Virtual reality is a technology that has been talked about a lot over the last decade. All of Silicon Valley’s biggest tech companies, along with other major brands like Sony, have been throwing billions of dollars at developing virtual reality headsets and software.
The technology is by no means new though. Inventors have been experimenting with the concept of creating immersive viewing and gaming experiences for much of the last century. In the 1920s, a flight simulator called the “Link Trainer” is considered to be an early attempt at VR, while the 1962 Sensorama machine more closely resembles a modern virtual reality experience.
Nintendo even tried to have a stab at VR gaming back in the 1990s with its failed Virtual Boy console. Using a headset that rested on a table using a tripod, gamers could enjoy a limited number of titles in an odd black and red monochrome style. It was a huge commercial flop, but the devices have become collector’s items.
Modern-day VR technology is a huge step forward from all of these devices though, opening up many new possibilities that had not previously been possible.
But if you’ve not tried VR before, you may be wondering where to start, what hardware you need, and what you can get from the technology.
Choosing the Right Hardware
There are three main types of consumer virtual reality headset you can buy. The most expensive are ones that you can plug into a computer; these typically offer up better graphics and more features.
The cheapest work by inserting a smartphone onto the front, with the phone doing all of the heavy liftings. Most modern smartphones can be used for this, though newer and more powerful devices will provide a better experience.
The third category really only contains one device: the Sony PlayStation VR headset. Instead of plugging into a computer, it connects to a PlayStation 4 or 5 so that it can work with some games.
The type of device you buy will depend on many different factors, including what you want to use the headset for and how much you’re willing to spend.
If you are just dipping your toe into the VR waters, you may want to start off with a cheaper device. Then, if you like it, you can always buy a more powerful device later.
If you are buying a device that needs to be plugged into a computer, you will also need to check that it has the processing power to handle the games or other content you intend to run.
For example, PokerStars VR needs a computer with at least an NVIDIA GTX 970 graphics card, 8 GB of memory, and an Intel i5-4590 processor. Gorilla Tag, another VR game, has similar requirements, though can cope with just 4GB of memory.
Finding the Right Software and Content
While gaming has taken much of the attention, it is not the only thing you can use VR for. There is a wealth of different content available in virtual reality format, including music videos, movies, and even live concerts.
For example, Oculus owners can enjoy a number of Disney movies in virtual reality, being able to look around a scene as they watch.
Other options for watching VR movies include Dunkirk, The Conjuring 2, and The Invisible Man.
Most VR headset manufacturers have their own app stores, similar to what you’d find on your smartphone. One of the biggest is Oculus, which has a catalogue brimming with games and apps like YouTube VR and Netflix.
Steam is another great source of VR games, with support for different manufacturers and models.

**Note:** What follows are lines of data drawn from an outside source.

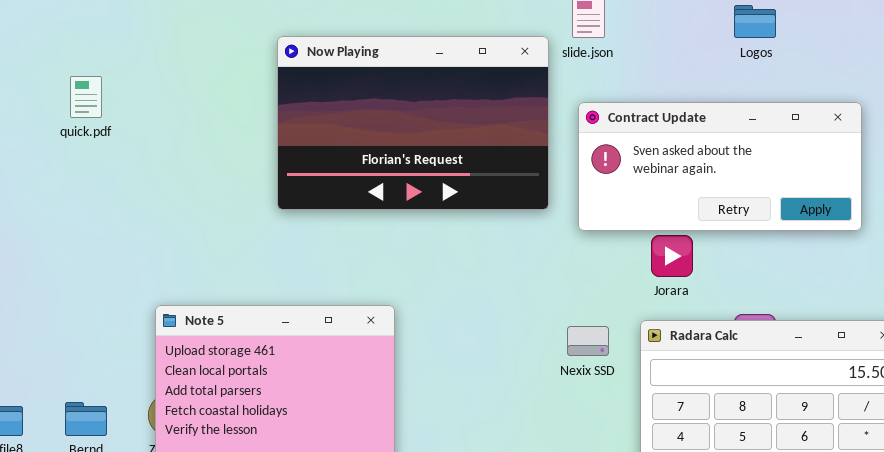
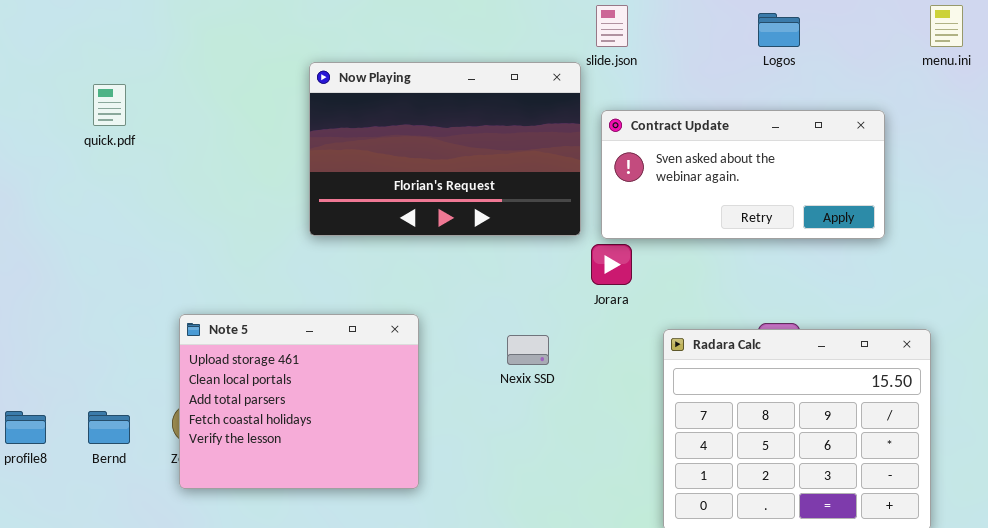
Now Playing: [277,36,549,210] -> [309,62,581,236], moved
Jorara: [651,235,693,277] -> [591,244,632,285], moved
Nexix SSD: [567,326,609,356] -> [507,335,549,365], moved

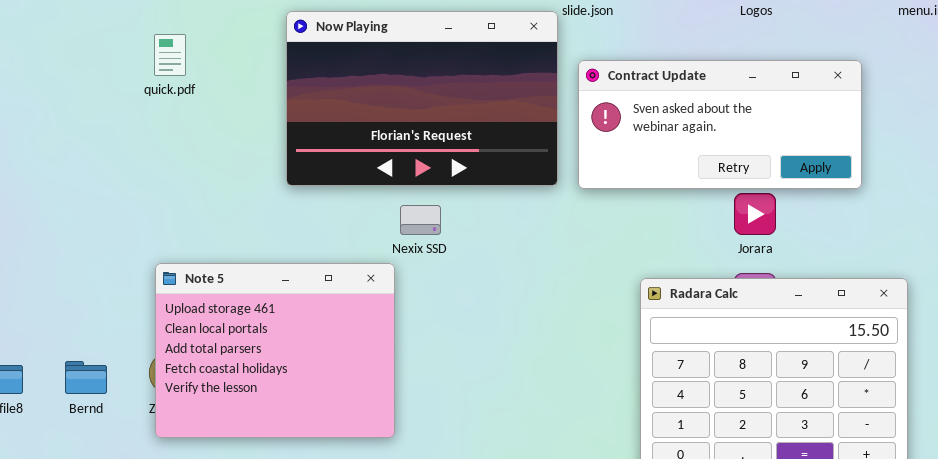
quick.pdf: [93,84,126,126] -> [154,34,186,76], moved
Jorara: [591,244,632,285] -> [734,193,776,235], moved
Nexix SSD: [507,335,549,365] -> [400,205,441,235], moved

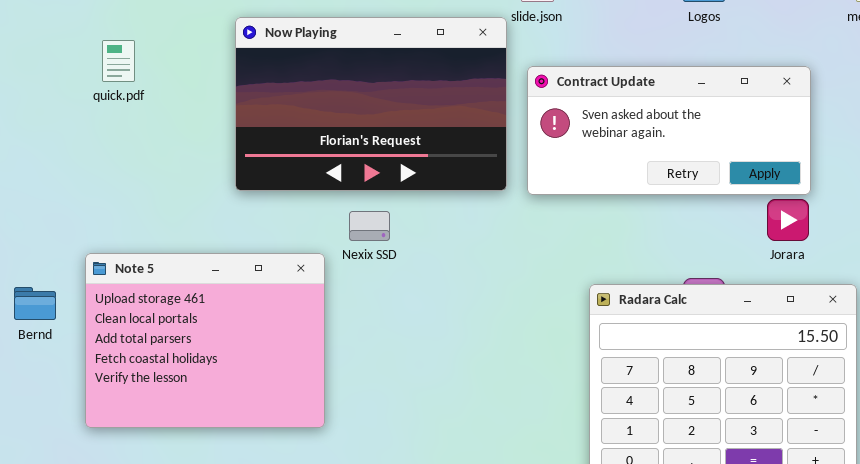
Jorara: [734,193,776,235] -> [767,199,809,241], moved
Note 5: [155,263,395,438] -> [85,253,325,428], moved
Bernd: [65,361,107,394] -> [14,287,56,320], moved

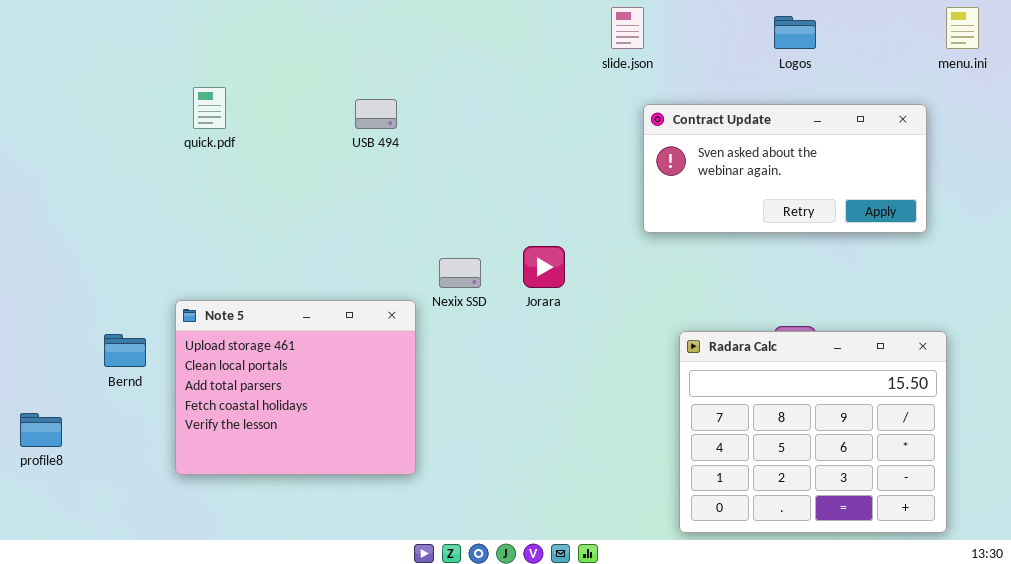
Now Playing: [235,17,507,191] -> none, closed
Contract Update: [527,66,811,195] -> [643,104,927,233], moved
Jorara: [767,199,809,241] -> [523,246,565,288], moved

YouTube, Facebook, and Rad are also great resources where you can find virtual reality content.
Finding Virtual Reality Accessories
It’s not just about having the headset, though; there are other accessories you can use to get the most out of your virtual reality experience.

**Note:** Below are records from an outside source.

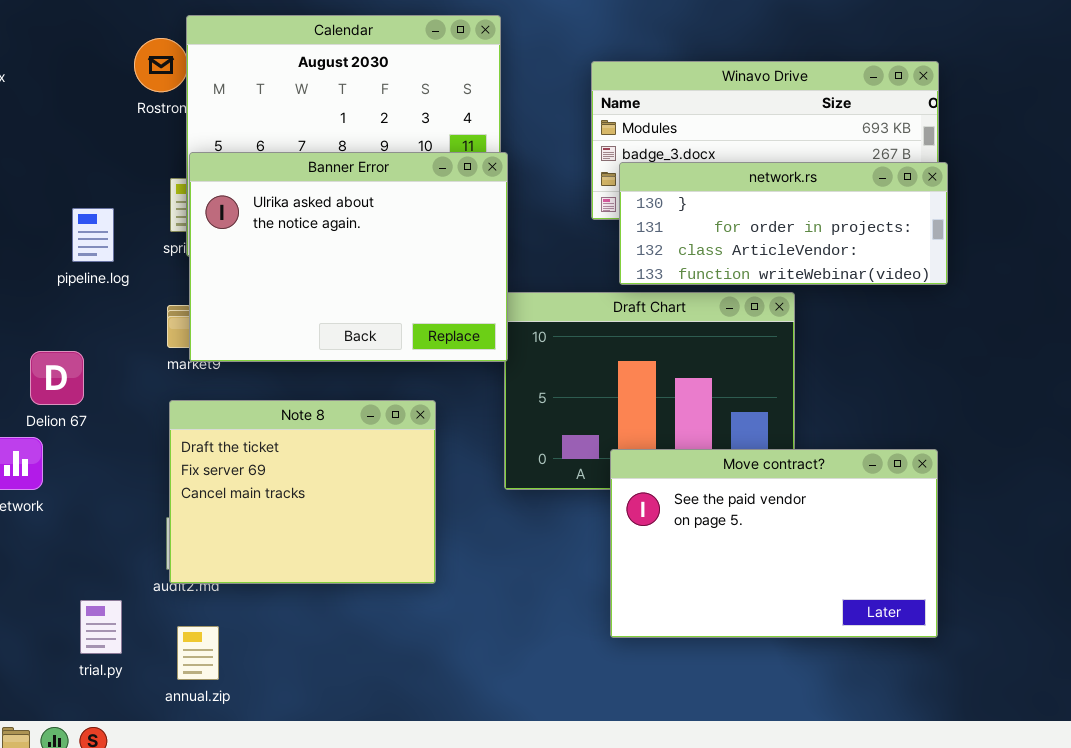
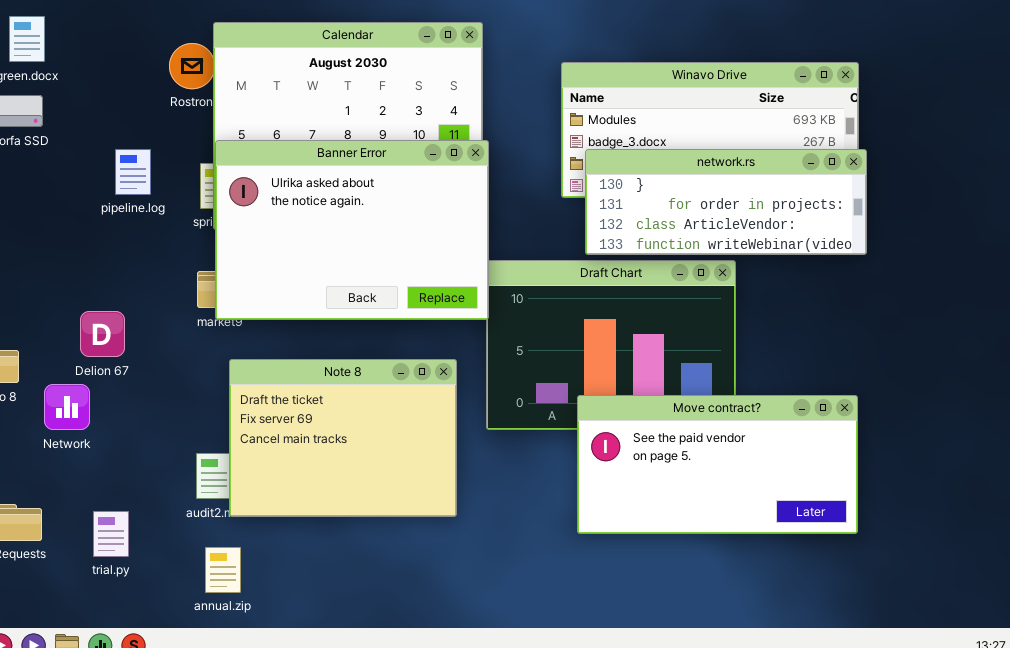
pipeline.log: [72,208,114,262] -> [115,149,151,195], moved
Note 8: [169,400,436,584] -> [229,359,457,517], moved
Move contract?: [610,449,938,638] -> [577,395,858,534], resized
trial.py: [80,600,122,654] -> [93,511,129,557], moved

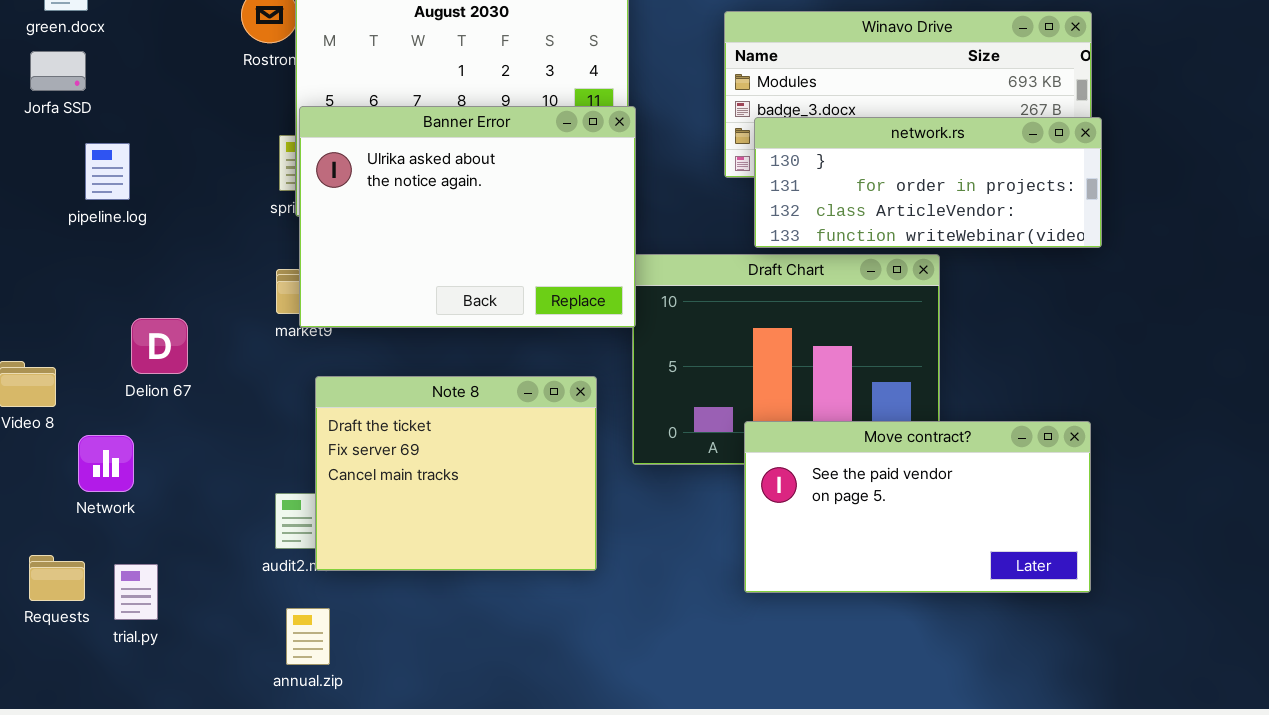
pipeline.log: [115,149,151,195] -> [85,143,130,200], moved
Network: [44,384,90,430] -> [78,435,134,492], moved
trial.py: [93,511,129,557] -> [114,564,158,620], moved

For users of the PlayStation VR headset, there are a number of peripherals that can make the experience even more immersive. For example, the 3dRudder is a motion controller that you place under your feet. You can then control your character by tilting the device in the direction you’d like to travel.
If you are going to be using your headset for extended VR gaming sessions, you may want to invest in foam straps and vents that can make the experience more pleasant. Touch controllers, a battery pack that you attach to your back, and improved headphones can all take your VR gaming to the next level.